Le gouvernement américain détenait depuis deux jours les données qui ont convaincu mercredi le ministre fédéral des Transports, Marc Garneau, de clouer au sol les Boeing 737 MAX, mais ne les a pas communiquées, malgré de fréquentes discussions de haut niveau entre les deux pays.

En annonçant une interdiction de vol pour les appareils 737 MAX au Canada, mercredi matin, M. Garneau a dit s'appuyer sur des données satellitaires montrant que l'écrasement d'un vol d'Ethiopian Airlines survenu dimanche avait « un profil semblable » à celui de l'écrasement d'un vol de Lion Air, en Indonésie, en octobre dernier.

Le Canada, rappelle-t-on au bureau du ministre Garneau, a d'ailleurs été le premier pays à offrir une justification concrète pour sa décision de clouer les 737 MAX au sol.

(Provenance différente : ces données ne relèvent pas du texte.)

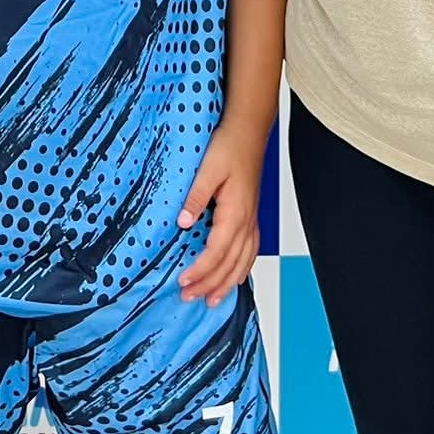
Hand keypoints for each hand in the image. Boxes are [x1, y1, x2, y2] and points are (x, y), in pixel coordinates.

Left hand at [176, 119, 264, 306]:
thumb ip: (196, 196)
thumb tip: (182, 221)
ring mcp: (251, 221)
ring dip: (227, 283)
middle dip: (210, 285)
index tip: (183, 282)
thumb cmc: (229, 147)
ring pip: (243, 262)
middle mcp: (246, 222)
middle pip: (230, 264)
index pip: (216, 252)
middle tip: (189, 298)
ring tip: (213, 300)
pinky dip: (242, 270)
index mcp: (235, 213)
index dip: (200, 271)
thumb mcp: (207, 168)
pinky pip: (250, 252)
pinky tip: (235, 278)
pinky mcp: (251, 217)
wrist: (248, 133)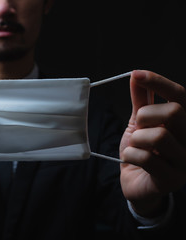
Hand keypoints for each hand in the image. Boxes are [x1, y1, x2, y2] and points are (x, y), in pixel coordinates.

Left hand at [120, 70, 185, 216]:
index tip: (136, 74)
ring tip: (135, 146)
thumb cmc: (141, 150)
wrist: (136, 183)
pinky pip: (147, 158)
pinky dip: (130, 155)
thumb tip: (136, 75)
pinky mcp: (173, 179)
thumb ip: (141, 101)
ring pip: (159, 136)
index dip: (159, 82)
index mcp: (185, 123)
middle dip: (145, 116)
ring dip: (136, 139)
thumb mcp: (139, 123)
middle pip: (174, 112)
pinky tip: (131, 159)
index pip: (181, 96)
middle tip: (137, 127)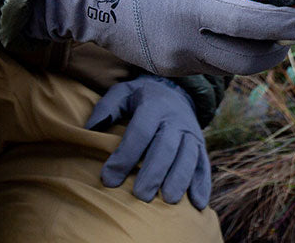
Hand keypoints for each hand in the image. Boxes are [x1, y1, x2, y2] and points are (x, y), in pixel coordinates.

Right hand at [27, 0, 294, 75]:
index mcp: (188, 9)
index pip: (248, 25)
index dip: (283, 25)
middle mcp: (183, 44)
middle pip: (246, 62)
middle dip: (277, 49)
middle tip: (292, 34)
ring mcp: (174, 63)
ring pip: (228, 66)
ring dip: (252, 49)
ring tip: (261, 25)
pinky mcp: (167, 70)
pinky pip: (208, 64)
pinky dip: (226, 50)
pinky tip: (226, 30)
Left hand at [86, 76, 211, 208]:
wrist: (176, 91)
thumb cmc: (142, 98)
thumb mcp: (123, 93)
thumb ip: (107, 107)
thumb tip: (91, 129)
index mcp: (154, 106)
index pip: (140, 132)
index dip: (124, 156)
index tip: (108, 179)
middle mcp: (175, 119)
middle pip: (166, 147)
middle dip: (154, 172)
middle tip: (140, 196)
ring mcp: (190, 133)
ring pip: (188, 157)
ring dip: (180, 178)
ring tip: (169, 200)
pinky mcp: (200, 145)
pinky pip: (204, 164)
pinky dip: (202, 184)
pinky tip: (197, 203)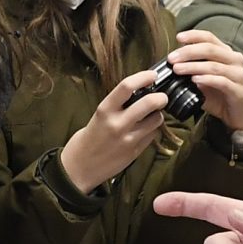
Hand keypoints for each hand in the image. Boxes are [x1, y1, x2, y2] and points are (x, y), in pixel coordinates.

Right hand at [60, 67, 169, 193]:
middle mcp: (117, 124)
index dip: (144, 77)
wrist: (80, 167)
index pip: (127, 86)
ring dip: (158, 115)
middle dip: (161, 97)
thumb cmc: (89, 138)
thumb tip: (140, 92)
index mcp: (104, 110)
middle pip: (149, 102)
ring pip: (156, 120)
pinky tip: (145, 130)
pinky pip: (152, 135)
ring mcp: (128, 139)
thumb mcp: (99, 116)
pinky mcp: (135, 152)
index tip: (152, 76)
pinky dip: (152, 130)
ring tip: (152, 115)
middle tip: (162, 97)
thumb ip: (117, 106)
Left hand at [168, 30, 242, 134]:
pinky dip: (207, 79)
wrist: (239, 115)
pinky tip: (195, 80)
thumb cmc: (220, 95)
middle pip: (210, 49)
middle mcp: (234, 60)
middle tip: (172, 58)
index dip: (194, 35)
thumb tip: (172, 65)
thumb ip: (192, 71)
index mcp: (225, 53)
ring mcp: (238, 75)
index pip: (209, 38)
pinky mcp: (238, 90)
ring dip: (193, 66)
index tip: (178, 37)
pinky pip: (222, 82)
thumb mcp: (203, 80)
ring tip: (178, 69)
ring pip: (214, 65)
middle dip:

Ces données ont été obtenues vers 6 heures du matin, mercredi, d'un fournisseur privé américain, Aireon, qui exploite un réseau de surveillance par satellites. C'est Nav Canada, l'organisme qui gère le trafic aérien au pays, qui avait mis le gouvernement sur la piste de cette entreprise. Une requête avait été acheminée mardi soir.

Or, une porte-parole d'Aireon a confirmé hier à La Presse que ces mêmes données avaient été acheminées dès lundi au gouvernement américain, qui en avait fait la demande dimanche, le jour même de l'écrasement.

Information retenue ?

Au bureau de M. Garneau, on affirme avoir été en contact « au moins trois fois par jour » depuis lundi avec le cabinet de la secrétaire américaine aux Transports, Elaine Chao. La question de savoir si les Américains disposaient d'informations ignorées des Canadiens aurait notamment été soulevée à quelques occasions.

D'autres discussions canado-américaines ont aussi eu lieu à des niveaux inférieurs, entre fonctionnaires. C'est finalement Aireon elle-même qui a envoyé ses données à Ottawa.

Les réponses aux questions sur le non-partage des informations détenues par les Américains étaient évasives, hier, au bureau du ministre.

« Rien ne me laisse croire qu'il y a eu une réserve d'information, aucunement, a réagi un haut responsable qui ne souhaitait pas être cité nommément. La situation a été prise avec tellement de sérieux par tout le monde que je ne peux pas croire un instant que quelqu'un aurait retenu de l'information. »

Réaction américaine

Nos questions au bureau de la secrétaire Chao, hier, ont été renvoyées à la Federal Aviation Administration (FAA), où le porte-parole Ian Gregor a répondu qu'il n'y aurait pas de commentaires quant à savoir « comment, quand et pourquoi nous décidons de communiquer des données dans le cadre d'une enquête sur un accident », avant de nous diriger vers des explications fournies mercredi par le directeur par intérim de la FAA, Dan Elwell.

Les données reçues par les Américains lundi étaient « très brutes », avait affirmé celui-ci pour expliquer le délai entre leur réception et la décision de son organisme de déclarer une interdiction de vol.

« De la façon dont c'était présenté, ça ne représentait pas une trajectoire crédible pour un avion », avait-il expliqué. Ce n'est que mercredi qu'Aireon, avec l'aide de Boeing, avait pu raffiner ses données.

Or, selon la porte-parole d'Aireon, les États-Unis avaient reçu exactement les mêmes données que le Canada. Il a suffi de quelques heures aux experts du gouvernement canadien, mercredi matin, pour être en mesure de présenter au ministre Garneau l'analyse qui a mené à l'interdiction de vol.